- [Source information]
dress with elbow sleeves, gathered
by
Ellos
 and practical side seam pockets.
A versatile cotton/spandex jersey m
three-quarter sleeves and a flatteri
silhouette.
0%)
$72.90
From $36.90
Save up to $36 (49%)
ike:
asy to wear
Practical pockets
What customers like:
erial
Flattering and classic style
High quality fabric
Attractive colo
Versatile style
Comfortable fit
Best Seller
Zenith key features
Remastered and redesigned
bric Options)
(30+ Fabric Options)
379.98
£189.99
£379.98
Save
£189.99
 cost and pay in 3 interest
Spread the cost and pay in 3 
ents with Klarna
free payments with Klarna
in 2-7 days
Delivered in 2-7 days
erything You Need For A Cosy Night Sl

--

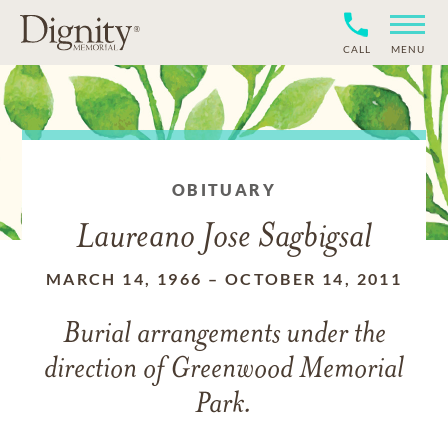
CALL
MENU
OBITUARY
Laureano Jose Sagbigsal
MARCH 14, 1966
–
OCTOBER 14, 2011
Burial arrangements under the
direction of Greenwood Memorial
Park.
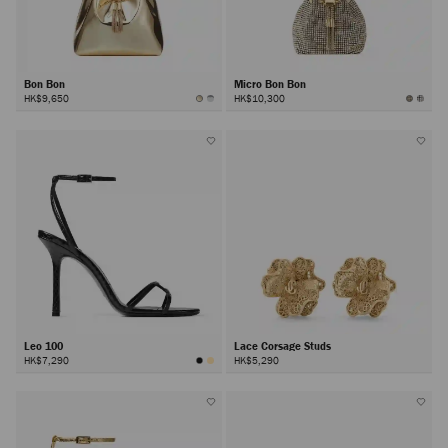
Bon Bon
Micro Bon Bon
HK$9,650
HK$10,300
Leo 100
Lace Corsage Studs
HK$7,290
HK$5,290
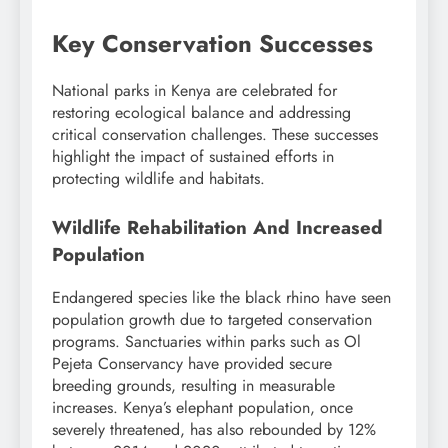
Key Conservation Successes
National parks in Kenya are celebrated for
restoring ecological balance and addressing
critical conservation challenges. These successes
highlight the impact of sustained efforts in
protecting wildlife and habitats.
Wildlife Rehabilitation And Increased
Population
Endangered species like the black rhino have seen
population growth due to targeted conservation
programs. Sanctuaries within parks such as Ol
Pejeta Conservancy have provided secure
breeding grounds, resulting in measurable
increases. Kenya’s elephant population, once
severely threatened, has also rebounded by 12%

- [Requirement] From the records above, print exactly the lines that run from the line with "dress with elbow sleeves, gathered" to the line with "erything You Need For A Cosy Night Sl", inclusive.

- [Response]
dress with elbow sleeves, gathered
by
Ellos
 and practical side seam pockets.
A versatile cotton/spandex jersey m
three-quarter sleeves and a flatteri
silhouette.
0%)
$72.90
From $36.90
Save up to $36 (49%)
ike:
asy to wear
Practical pockets
What customers like:
erial
Flattering and classic style
High quality fabric
Attractive colo
Versatile style
Comfortable fit
Best Seller
Zenith key features
Remastered and redesigned
bric Options)
(30+ Fabric Options)
379.98
£189.99
£379.98
Save
£189.99
 cost and pay in 3 interest
Spread the cost and pay in 3 
ents with Klarna
free payments with Klarna
in 2-7 days
Delivered in 2-7 days
erything You Need For A Cosy Night Sl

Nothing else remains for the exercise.